The state supreme court first started there in 1830 and held regular sessions there until 1970, when it moved permanently to the Cumberland County Courthouse in Portland.

Now Associate Justice Joseph Jabar said he expects the court to hear oral arguments in cases in Augusta at least twice a year because the large, ornate courtroom in the historic building has been renovated and the bench was enlarged as part of the project that resulted in the new Capital Judicial Center.

The court also holds sessions twice a year at the Penobscot County Judicial Center in Bangor and generally sits at various high schools across the state for the October session.

The changes in the large courtroom in the Kennebec County Courthouse were masked as much as possible.

For instance, the judges’ bench has been lengthened a few feet on each side to allow seating for all seven justices on the Maine Supreme Judicial Court, which also is known as the law court. The new wooden section is feathered into the old, and a new wooden gate permits access to the attorney area from the back of the courtroom.


Consigli Corp., which built the new four-story judicial center, also did the renovation work on the older building.

“They’ve done a good job making sure it’s looked the way it’s always looked,” Jabar said.

Some changes are more obvious. Metal railings, painted tan to blend with the wood surrounding, line the handicapped-accessible walkways that reach to both sides of the judges’ bench. New cameras are mounted on the walls and new sprinkler and alarm systems are installed and operating.

Along with serving the Maine Supreme Judicial Court, the large courtroom will be available for jury and nonjury trials, and just about any proceeding as long as no participants are in custody, Jabar said. Other courtrooms in the new judicial center have secure facilities for handling cases involving people in custody.

The renovation of the historic building earned it a certificate of occupancy Thursday after an inspection by city and fire officials, a formality Robert Devlin, county administrator, found amusing.

“We’ve occupied it since 1830,” he said.


In fact, the staffs of the Kennebec County district attorney’s office and Kennebec County Probate Court, which occupy some of the first floor plus two floors of an adjacent wing, have been working in the older building all along.
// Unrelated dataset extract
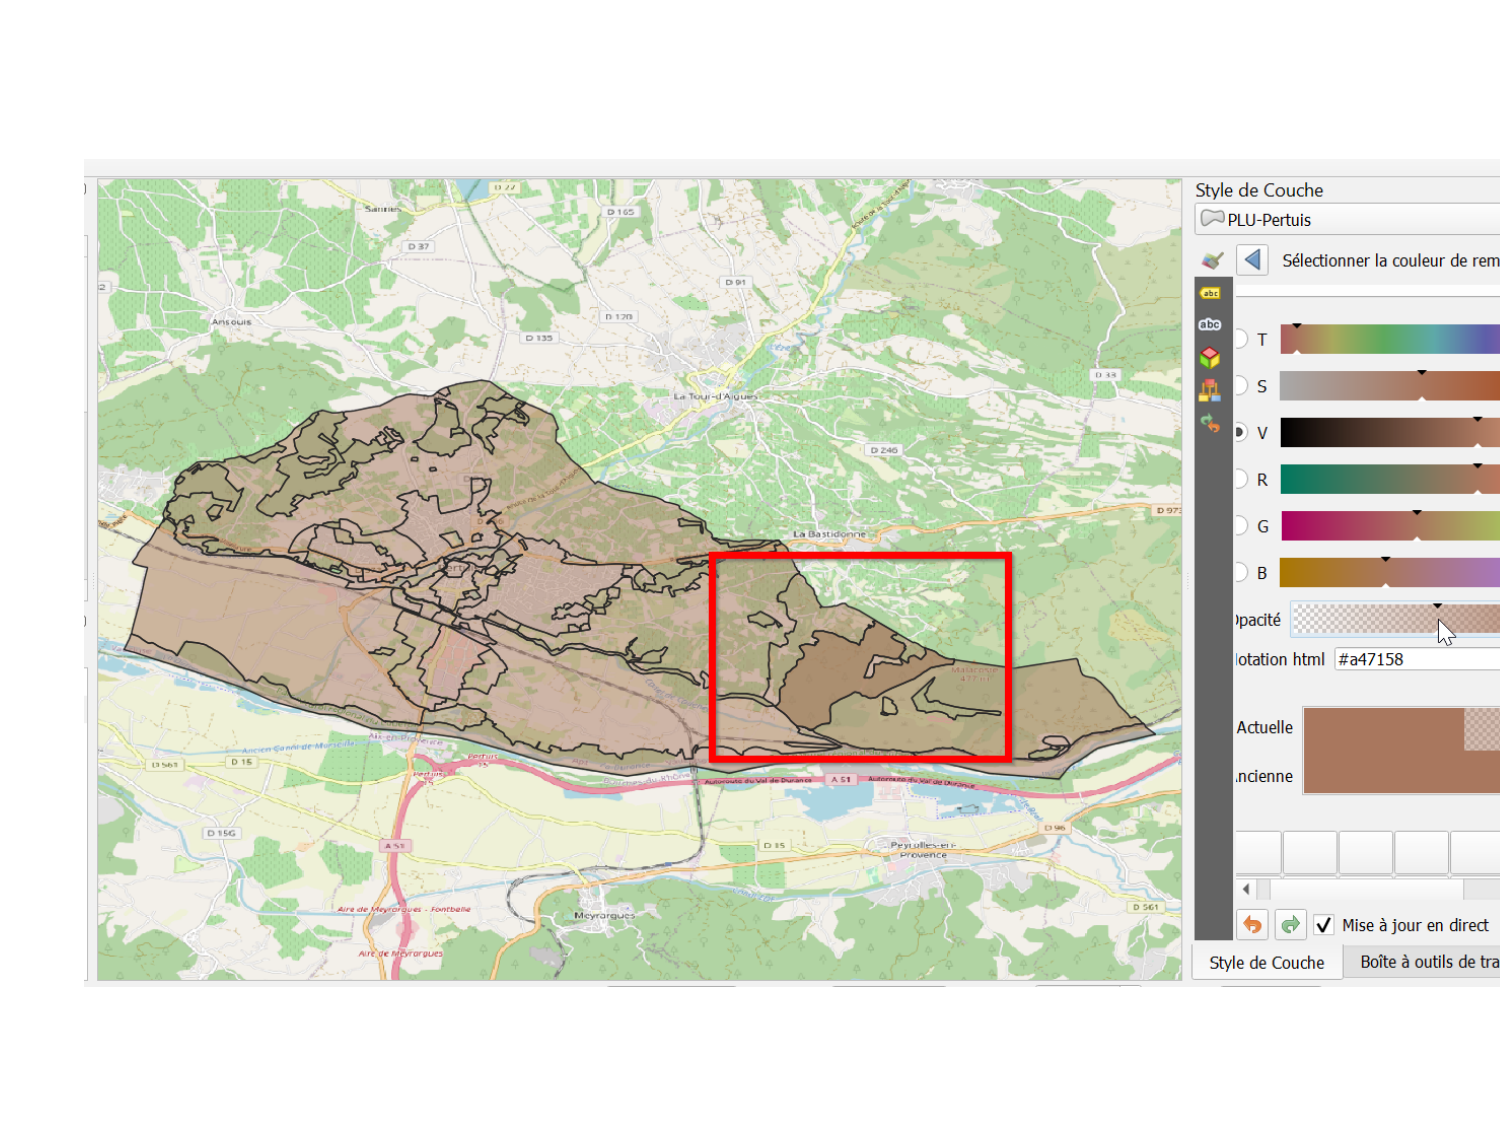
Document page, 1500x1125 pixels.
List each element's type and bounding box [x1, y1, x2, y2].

The newly renovated courtroom, which lacks only the red curtains to mask the judges’ entryway and the portraits of jurists that are to be returned to the walls shortly, will be reached through two glassed-in bridges from the third floor of the Capital Judicial Center, which opened March 1.

“We kept as much as we could of the original,” Jabar said. “One of my favorite parts of the project is having the old courtroom connected with the new. If we located somewhere else, we would have had to turn this into a museum.”

All the work to erect the new courthouse, link it to older building and update the older building has taken place on time and a little under the $57 million budget, according to Jabar, who served as the liaison for the Maine Judicial Branch and chairman of the courthouse committee.

A formal open house and ribbon-cutting ceremony for the new courthouse is set for 2:30 p.m. Sept. 18.

“The courthouse is always an open house,” Jabar said. “It’s a public place.”


Following the brief ceremony, at which Gov. Paul LePage is expected, Chief Justice Leigh Saufley will invite visitors into a large multipurpose room on the second floor for light refreshments.

The renovations must be completed when the Supreme Judicial Court sits for the first of three days of oral arguments.

“It definitely will be ready by the 16th, when the law court comes to town,” Jabar said. Workers were still at the site on Thursday finishing myriad tasks.

The judges will have use of a wooden-floored conference room previously used for jury deliberations when cases were heard in the small courtroom. The renovation there left tall windows in place as well as a corner fireplace, a feature in a number of rooms, including the large courtrooms.

There are new bathrooms on the second floor of the older courthouse, occupying a section where Jabar worked in 1975 as the first elected district attorney in Kennebec and Somerset counties.

“I’ve tried more than 300 cases in this courtroom,” he said, adding that they include his time as defense attorney, district attorney and as superior court judge.


For the county’s part, Devlin said, the smaller courtroom still is being renovated and converted into offices.

The county, too, has ordered new windows for the large courtroom, but they are unlikely to be received and installed in time for the grand opening.

Devlin said the style of window selected is one that closely matches that seen on a lithograph of the county courthouse. Also, roof repairs to prevent leaking has been completed except for copper flashing on the ends, which is expected soon.

The county spent about $56,000 for materials, including the windows, using money from a capital improvement account that had been designated for courthouse renovation.